Step 1: Force and energy in SHM.
The restoring force is $F = kx$, peaking at the amplitude where $F_{\max} = kA = 50\,\text{N}$. The total energy is $E = \tfrac{1}{2}kA^2$ and the potential energy at displacement $x$ is $\tfrac{1}{2}kx^2$.
Step 2: State the energy split.
Half kinetic and half potential means the potential energy equals half the total: \[ \tfrac{1}{2}kx^2 = \tfrac{1}{2}\left(\tfrac{1}{2}kA^2\right). \]
Step 3: Solve for the displacement.
Cancel $\tfrac{1}{2}k$: \[ x^2 = \frac{A^2}{2} \;\Rightarrow\; x = \frac{A}{\sqrt{2}}. \]

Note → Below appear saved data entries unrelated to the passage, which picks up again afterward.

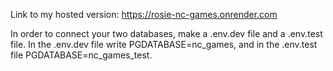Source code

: 
Link to my hosted version: https://rosie-nc-games.onrender.com



In order to connect your two databases, make a .env.dev file and a .env.test file. In the .env.dev file write PGDATABASE=nc_games, and in the .env.test file PGDATABASE=nc_games_test. 
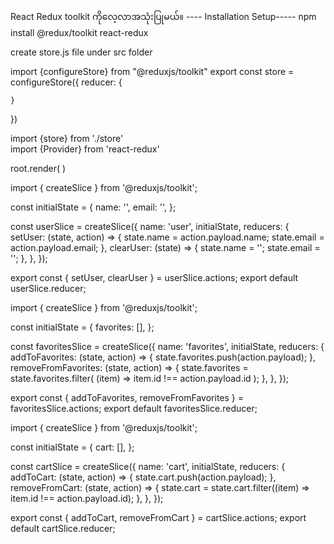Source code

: React Redux toolkit ကိုလေ့လာအသုံးပြုမယ်။
---- Installation Setup-----
npm install @redux/toolkit react-redux

create store.js file under src folder

<!-- store.js file  -->

import {configureStore} from "@reduxjs/toolkit"
export const store = configureStore({
reducer: {

    }

})

<!-- index.js file -->

import {store} from './store'  
import {Provider} from 'react-redux'

root.render(
<Provider store={store}>
<App />
</Provider>
)

<!-- create features folder under src folder -->

<!-- userSlice.js -->

import { createSlice } from '@reduxjs/toolkit';

const initialState = {
name: '',
email: '',
};

const userSlice = createSlice({
name: 'user',
initialState,
reducers: {
setUser: (state, action) => {
state.name = action.payload.name;
state.email = action.payload.email;
},
clearUser: (state) => {
state.name = '';
state.email = '';
},
},
});

export const { setUser, clearUser } = userSlice.actions;
export default userSlice.reducer;

<!-- favoritesSlice.js -->

import { createSlice } from '@reduxjs/toolkit';

const initialState = {
favorites: [],
};

const favoritesSlice = createSlice({
name: 'favorites',
initialState,
reducers: {
addToFavorites: (state, action) => {
state.favorites.push(action.payload);
},
removeFromFavorites: (state, action) => {
state.favorites = state.favorites.filter(
(item) => item.id !== action.payload.id
);
},
},
});

export const { addToFavorites, removeFromFavorites } = favoritesSlice.actions;
export default favoritesSlice.reducer;

<!-- cartSlice.js -->

import { createSlice } from '@reduxjs/toolkit';

const initialState = {
cart: [],
};

const cartSlice = createSlice({
name: 'cart',
initialState,
reducers: {
addToCart: (state, action) => {
state.cart.push(action.payload);
},
removeFromCart: (state, action) => {
state.cart = state.cart.filter((item) => item.id !== action.payload.id);
},
},
});

export const { addToCart, removeFromCart } = cartSlice.actions;
export default cartSlice.reducer;
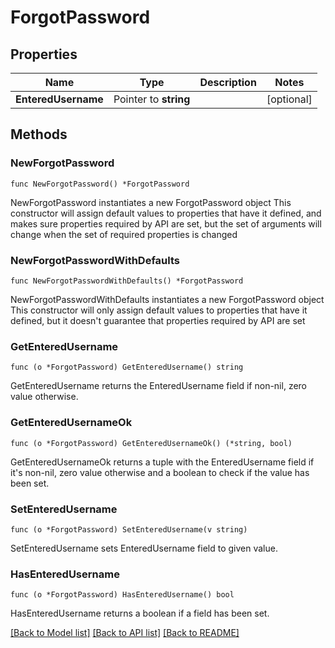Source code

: # ForgotPassword

## Properties

Name | Type | Description | Notes
------------ | ------------- | ------------- | -------------
**EnteredUsername** | Pointer to **string** |  | [optional] 

## Methods

### NewForgotPassword

`func NewForgotPassword() *ForgotPassword`

NewForgotPassword instantiates a new ForgotPassword object
This constructor will assign default values to properties that have it defined,
and makes sure properties required by API are set, but the set of arguments
will change when the set of required properties is changed

### NewForgotPasswordWithDefaults

`func NewForgotPasswordWithDefaults() *ForgotPassword`

NewForgotPasswordWithDefaults instantiates a new ForgotPassword object
This constructor will only assign default values to properties that have it defined,
but it doesn't guarantee that properties required by API are set

### GetEnteredUsername

`func (o *ForgotPassword) GetEnteredUsername() string`

GetEnteredUsername returns the EnteredUsername field if non-nil, zero value otherwise.

### GetEnteredUsernameOk

`func (o *ForgotPassword) GetEnteredUsernameOk() (*string, bool)`

GetEnteredUsernameOk returns a tuple with the EnteredUsername field if it's non-nil, zero value otherwise
and a boolean to check if the value has been set.

### SetEnteredUsername

`func (o *ForgotPassword) SetEnteredUsername(v string)`

SetEnteredUsername sets EnteredUsername field to given value.

### HasEnteredUsername

`func (o *ForgotPassword) HasEnteredUsername() bool`

HasEnteredUsername returns a boolean if a field has been set.


[[Back to Model list]](../README.md#documentation-for-models) [[Back to API list]](../README.md#documentation-for-api-endpoints) [[Back to README]](../README.md)


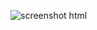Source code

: ![screenshot html](https://user-images.githubusercontent.com/93411732/164788987-dd36e6c4-47df-42ee-ae93-f1b5182c3823.png)
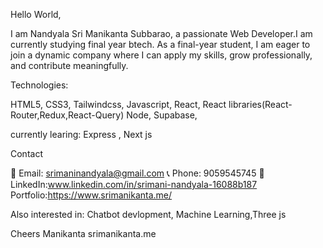 Hello World,

I am Nandyala Sri Manikanta Subbarao, a passionate Web Developer.I am currently studying final year btech.
As a final-year student, I am eager to join a dynamic company where I can apply my skills, grow professionally, and contribute meaningfully.

Technologies:

HTML5, CSS3, Tailwindcss, Javascript, React, React libraries(React-Router,Redux,React-Query)
Node, Supabase, 

currently learing: Express , Next js

Contact

📧 Email: srimaninandyala@gmail.com 📞 Phone: 9059545745
🔗 LinkedIn:www.linkedin.com/in/srimani-nandyala-16088b187
Portfolio:https://www.srimanikanta.me/

Also interested in:
Chatbot devlopment, Machine Learning,Three js

Cheers
Manikanta
srimanikanta.me
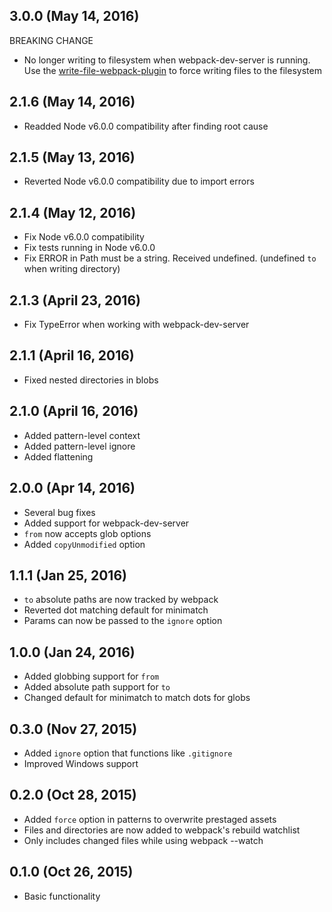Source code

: ## 3.0.0 (May 14, 2016)

BREAKING CHANGE

* No longer writing to filesystem when webpack-dev-server is running. Use the [write-file-webpack-plugin](https://www.npmjs.com/package/write-file-webpack-plugin) to force writing files to the filesystem

## 2.1.6 (May 14, 2016)

* Readded Node v6.0.0 compatibility after finding root cause


## 2.1.5 (May 13, 2016)

* Reverted Node v6.0.0 compatibility due to import errors


## 2.1.4 (May 12, 2016)

* Fix Node v6.0.0 compatibility
* Fix tests running in Node v6.0.0
* Fix ERROR in Path must be a string. Received undefined. (undefined `to` when writing directory)


## 2.1.3 (April 23, 2016)

* Fix TypeError when working with webpack-dev-server


## 2.1.1 (April 16, 2016)

* Fixed nested directories in blobs


## 2.1.0 (April 16, 2016)

* Added pattern-level context
* Added pattern-level ignore
* Added flattening


## 2.0.0 (Apr 14, 2016)

* Several bug fixes
* Added support for webpack-dev-server
* `from` now accepts glob options
* Added `copyUnmodified` option


## 1.1.1 (Jan 25, 2016)

* `to` absolute paths are now tracked by webpack
* Reverted dot matching default for minimatch
* Params can now be passed to the `ignore` option


## 1.0.0 (Jan 24, 2016)

* Added globbing support for `from`
* Added absolute path support for `to`
* Changed default for minimatch to match dots for globs


## 0.3.0 (Nov 27, 2015)

* Added `ignore` option that functions like `.gitignore`
* Improved Windows support


## 0.2.0 (Oct 28, 2015)

* Added `force` option in patterns to overwrite prestaged assets
* Files and directories are now added to webpack's rebuild watchlist
* Only includes changed files while using webpack --watch


## 0.1.0 (Oct 26, 2015)

* Basic functionality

Step 4: Write the force at this point.
\[ F' = kx = \frac{kA}{\sqrt{2}}. \]
Step 5: Use the maximum force.
Since $kA = 50\,\text{N}$, \[ F' = \frac{50}{\sqrt{2}}. \]
Step 6: Rationalise.
\[ F' = \frac{50\sqrt{2}}{2} = 25\sqrt{2}\,\text{N}. \] That is option (D). \[ \boxed{F' = 25\sqrt{2}\,\text{N}} \]